* Selected extract
━━━━━━━━━━━━━━━━━━━━━━━━━━━━━━
Thursday 21 June 2012

Invisible-Hayward Gallery


Well the South Bank Center really has pulled out all the stops for the Festival of the World, and it has made a real blockbuster of a show with Invisible: Art About the Unseen 1957-2012. The show starts with some of the most influential artists of all time with works such as Yves Klein, famously known for his Klein Blue, and looks further with work by Yoko Ono and Andy Warhol. 
The Utopian ideals of the invisible art, the invisible architecture, whereby mankind had forgone secrecy and developed into a free forming world. The first room seems to take an almost chronological step through from 1957 where Klein presented an empty space (The Specialization of Sensibility in the Raw Material State into Stabilized Pictorial Sensibility, The Void) as an art work which up to 3000 people queued to view; however, I am not hear to give you a history lesson. What I will tell you is that this is possibly the best exhibition of the year so far in my opinion, each room and stage holds a genuine interest. My personal favorite is Lai Chih-Sheng's Life Size Drawing. This is a tracing of every line in the room, so the work is literally the largest possible work that could fit in the room, without having any real physical material presence. This work kind of goes under the radar until you see the label on the wall, and then you begin to notice, you begin to realise you are standing in the middle of a huge drawing, a piece of work that is so big, yet it has no imposing influence on us.
━━━━━━━━━━━━━━━━━━━━━━━━━━━━━━
(Records from a data source)
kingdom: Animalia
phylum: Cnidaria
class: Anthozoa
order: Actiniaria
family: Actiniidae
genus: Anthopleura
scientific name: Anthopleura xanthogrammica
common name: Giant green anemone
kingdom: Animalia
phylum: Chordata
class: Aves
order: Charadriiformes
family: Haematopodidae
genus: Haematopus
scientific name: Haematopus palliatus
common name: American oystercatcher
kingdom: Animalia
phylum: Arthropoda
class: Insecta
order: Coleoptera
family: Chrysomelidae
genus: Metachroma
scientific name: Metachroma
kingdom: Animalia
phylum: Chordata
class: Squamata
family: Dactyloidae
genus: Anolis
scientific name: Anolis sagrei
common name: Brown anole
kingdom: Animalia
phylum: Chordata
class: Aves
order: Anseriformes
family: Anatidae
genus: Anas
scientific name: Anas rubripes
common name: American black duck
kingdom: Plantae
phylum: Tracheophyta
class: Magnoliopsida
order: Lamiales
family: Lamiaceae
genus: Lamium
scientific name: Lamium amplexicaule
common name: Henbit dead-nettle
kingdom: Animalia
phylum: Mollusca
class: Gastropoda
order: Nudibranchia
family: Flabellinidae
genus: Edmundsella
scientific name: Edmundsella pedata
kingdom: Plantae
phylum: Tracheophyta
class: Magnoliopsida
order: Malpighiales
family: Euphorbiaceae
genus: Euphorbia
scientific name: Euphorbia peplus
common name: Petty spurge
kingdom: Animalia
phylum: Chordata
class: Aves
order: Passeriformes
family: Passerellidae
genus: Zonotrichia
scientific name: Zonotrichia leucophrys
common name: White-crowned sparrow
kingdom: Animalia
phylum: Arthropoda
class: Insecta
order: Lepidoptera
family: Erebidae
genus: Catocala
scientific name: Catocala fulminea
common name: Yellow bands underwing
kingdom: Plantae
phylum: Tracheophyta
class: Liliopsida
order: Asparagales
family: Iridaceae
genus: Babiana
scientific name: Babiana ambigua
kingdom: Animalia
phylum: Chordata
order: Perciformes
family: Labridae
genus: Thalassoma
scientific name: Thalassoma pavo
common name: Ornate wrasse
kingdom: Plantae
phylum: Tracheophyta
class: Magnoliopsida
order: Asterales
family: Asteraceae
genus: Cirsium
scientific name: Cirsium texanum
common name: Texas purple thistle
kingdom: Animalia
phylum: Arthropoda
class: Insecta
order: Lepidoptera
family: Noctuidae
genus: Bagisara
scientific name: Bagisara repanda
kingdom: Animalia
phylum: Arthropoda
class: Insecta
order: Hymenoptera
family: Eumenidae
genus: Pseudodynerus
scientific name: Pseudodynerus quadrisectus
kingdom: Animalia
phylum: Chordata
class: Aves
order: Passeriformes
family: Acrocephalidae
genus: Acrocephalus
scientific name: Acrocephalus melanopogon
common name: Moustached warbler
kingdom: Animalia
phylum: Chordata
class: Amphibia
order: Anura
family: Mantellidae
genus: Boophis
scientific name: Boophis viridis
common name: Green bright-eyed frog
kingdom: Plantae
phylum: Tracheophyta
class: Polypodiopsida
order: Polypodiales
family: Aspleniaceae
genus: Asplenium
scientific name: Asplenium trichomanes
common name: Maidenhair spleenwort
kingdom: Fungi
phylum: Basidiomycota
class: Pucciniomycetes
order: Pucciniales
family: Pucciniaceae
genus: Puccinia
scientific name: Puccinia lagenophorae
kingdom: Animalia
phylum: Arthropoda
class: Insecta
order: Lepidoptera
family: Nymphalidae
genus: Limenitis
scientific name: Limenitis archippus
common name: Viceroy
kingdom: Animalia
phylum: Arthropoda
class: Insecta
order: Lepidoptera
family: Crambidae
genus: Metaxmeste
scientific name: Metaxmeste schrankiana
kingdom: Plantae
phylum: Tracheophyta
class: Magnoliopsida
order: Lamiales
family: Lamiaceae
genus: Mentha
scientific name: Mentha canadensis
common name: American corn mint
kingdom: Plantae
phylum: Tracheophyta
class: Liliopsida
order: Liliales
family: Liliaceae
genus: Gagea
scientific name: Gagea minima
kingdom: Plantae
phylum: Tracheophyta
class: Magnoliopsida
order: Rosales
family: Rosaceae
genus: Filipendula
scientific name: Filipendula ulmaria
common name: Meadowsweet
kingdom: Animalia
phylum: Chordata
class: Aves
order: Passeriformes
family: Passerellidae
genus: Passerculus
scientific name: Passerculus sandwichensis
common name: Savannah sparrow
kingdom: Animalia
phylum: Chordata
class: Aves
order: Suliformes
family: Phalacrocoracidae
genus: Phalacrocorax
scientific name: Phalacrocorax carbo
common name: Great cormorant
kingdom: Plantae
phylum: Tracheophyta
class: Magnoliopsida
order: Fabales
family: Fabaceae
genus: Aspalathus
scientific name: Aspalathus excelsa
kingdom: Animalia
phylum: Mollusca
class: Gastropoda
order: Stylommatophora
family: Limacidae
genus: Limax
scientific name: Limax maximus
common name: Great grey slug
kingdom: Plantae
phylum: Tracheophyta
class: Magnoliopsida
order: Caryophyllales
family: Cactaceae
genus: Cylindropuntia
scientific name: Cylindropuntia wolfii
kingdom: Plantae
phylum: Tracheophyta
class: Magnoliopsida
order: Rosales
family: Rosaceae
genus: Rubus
━━━━━━━━━━━━━━━━━━━━━━━━━━━━━━
* Task
In the review of the Invisible show at the Hayward Gallery, which work does the writer call their personal favorite? The records have nothing to do with the review.

* The answer
Lai Chih-Sheng's Life Size Drawing.